GOAL OF THE EXERCISE
Each record, minus any picture, should be returned exactly as written.

DATA LISTING
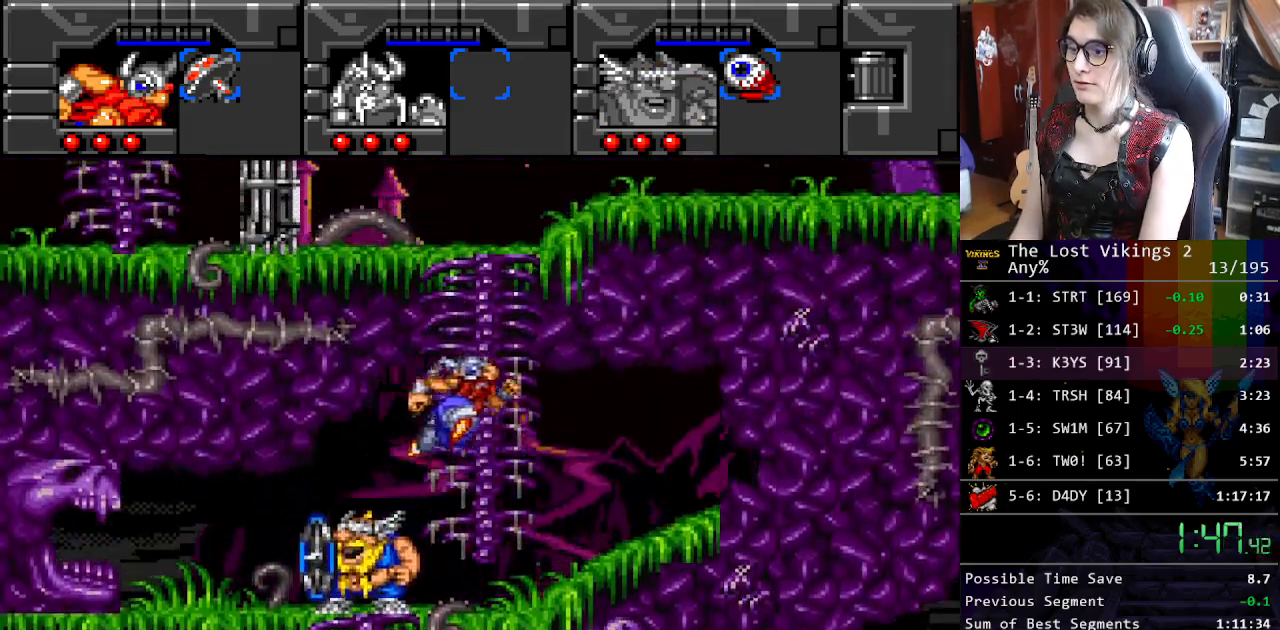
{"buttons": ["B"], "events": [[167, "DPAD_UP", "up"], [201, "B", "down"], [318, "B", "up"], [468, "B", "down"]]}
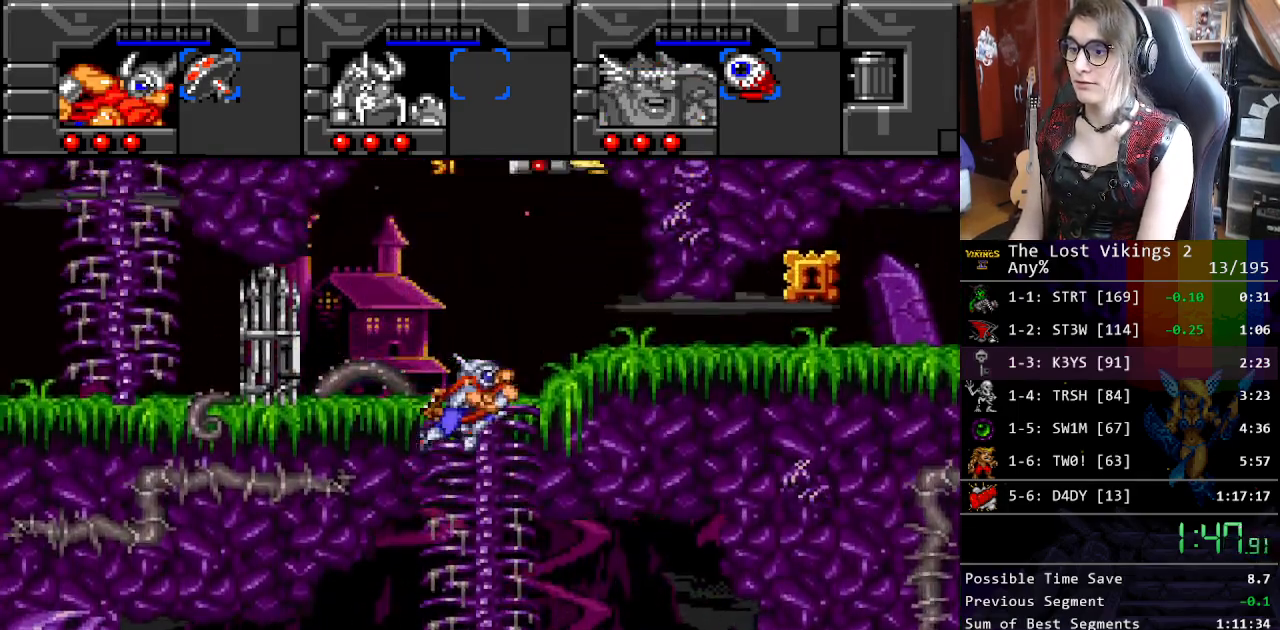
{"buttons": [], "events": [[100, "B", "up"], [217, "B", "down"], [501, "B", "up"]]}
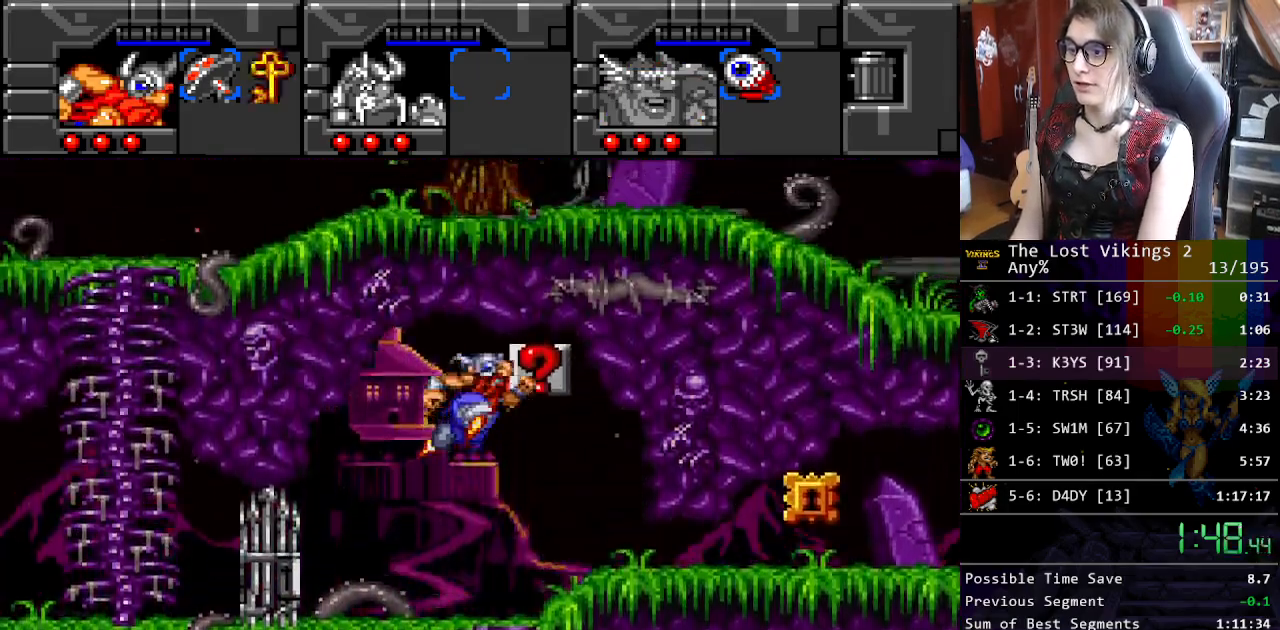
{"buttons": ["DPAD_LEFT"], "events": [[16, "R1", "down"], [150, "DPAD_LEFT", "down"], [167, "DPAD_UP", "down"], [167, "R1", "up"], [200, "DPAD_UP", "up"]]}
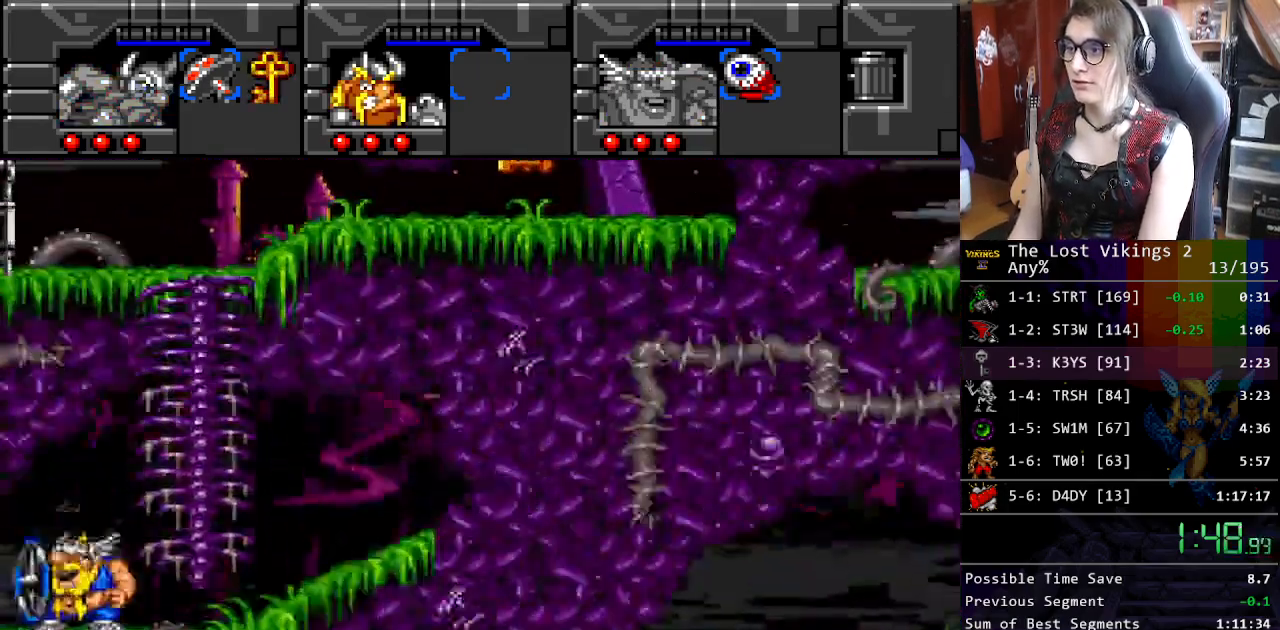
{"buttons": ["DPAD_LEFT"], "events": []}
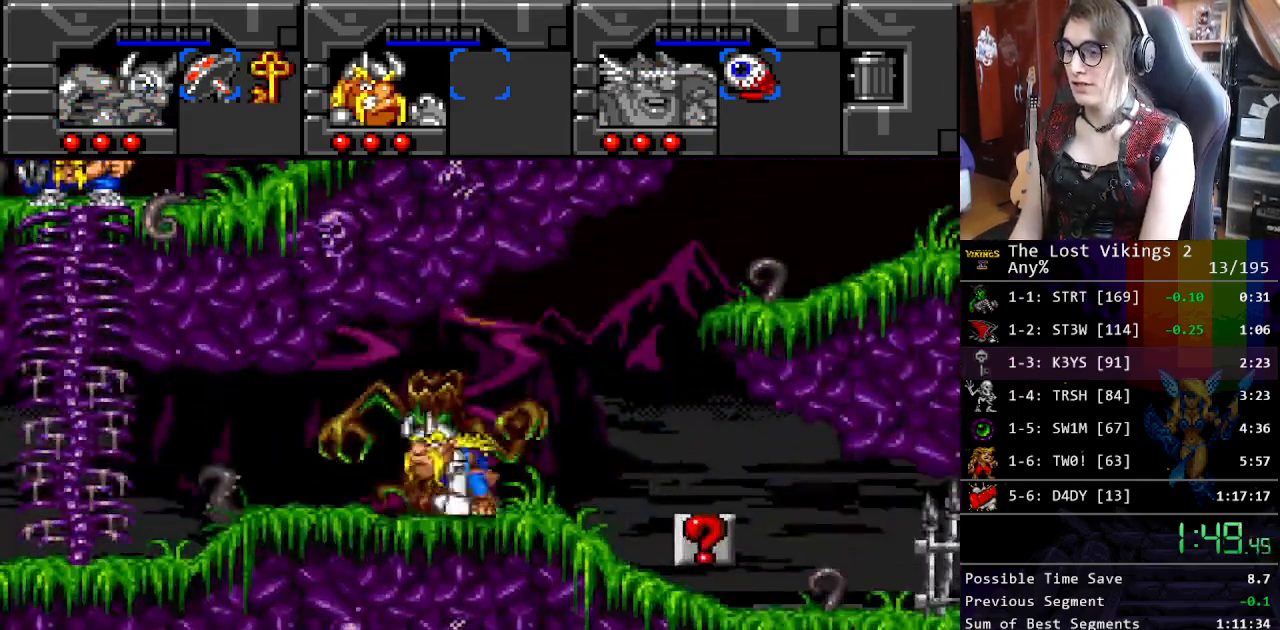
{"buttons": ["DPAD_LEFT"], "events": []}
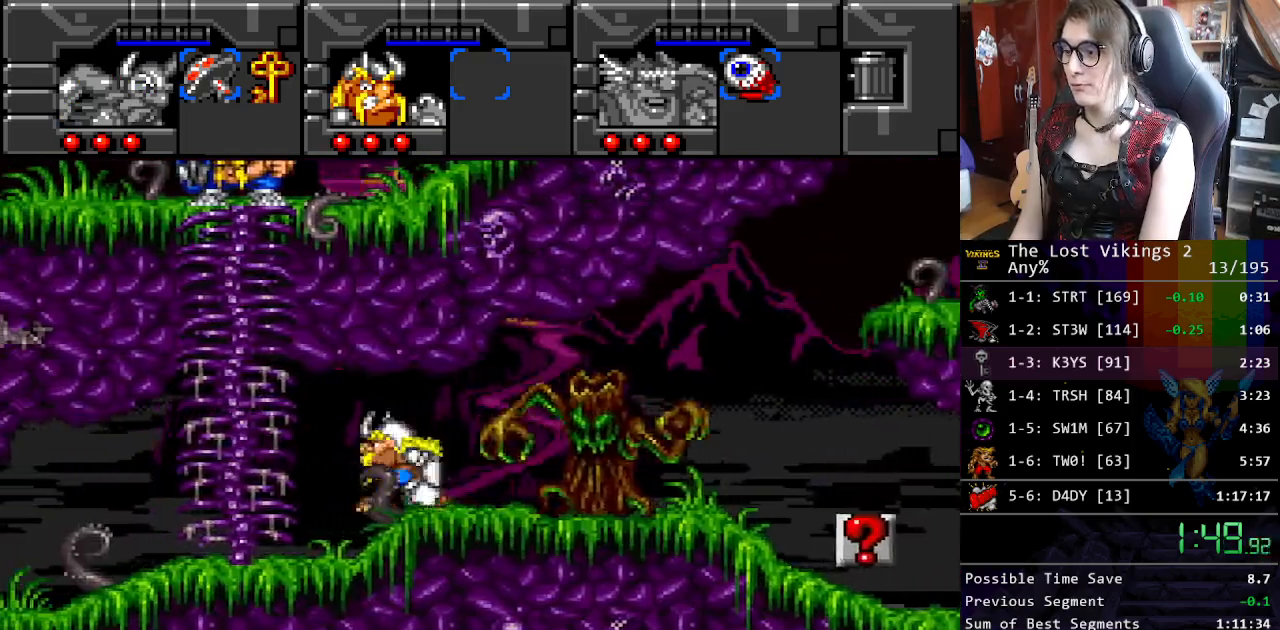
{"buttons": ["DPAD_UP"], "events": [[300, "DPAD_UP", "down"], [417, "DPAD_LEFT", "up"]]}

FINAL ANSWER
{"buttons": ["B"], "events": [[167, "DPAD_UP", "up"], [201, "B", "down"], [318, "B", "up"], [468, "B", "down"]]}
{"buttons": [], "events": [[100, "B", "up"], [217, "B", "down"], [501, "B", "up"]]}
{"buttons": ["DPAD_LEFT"], "events": [[16, "R1", "down"], [150, "DPAD_LEFT", "down"], [167, "DPAD_UP", "down"], [167, "R1", "up"], [200, "DPAD_UP", "up"]]}
{"buttons": ["DPAD_LEFT"], "events": []}
{"buttons": ["DPAD_LEFT"], "events": []}
{"buttons": ["DPAD_UP"], "events": [[300, "DPAD_UP", "down"], [417, "DPAD_LEFT", "up"]]}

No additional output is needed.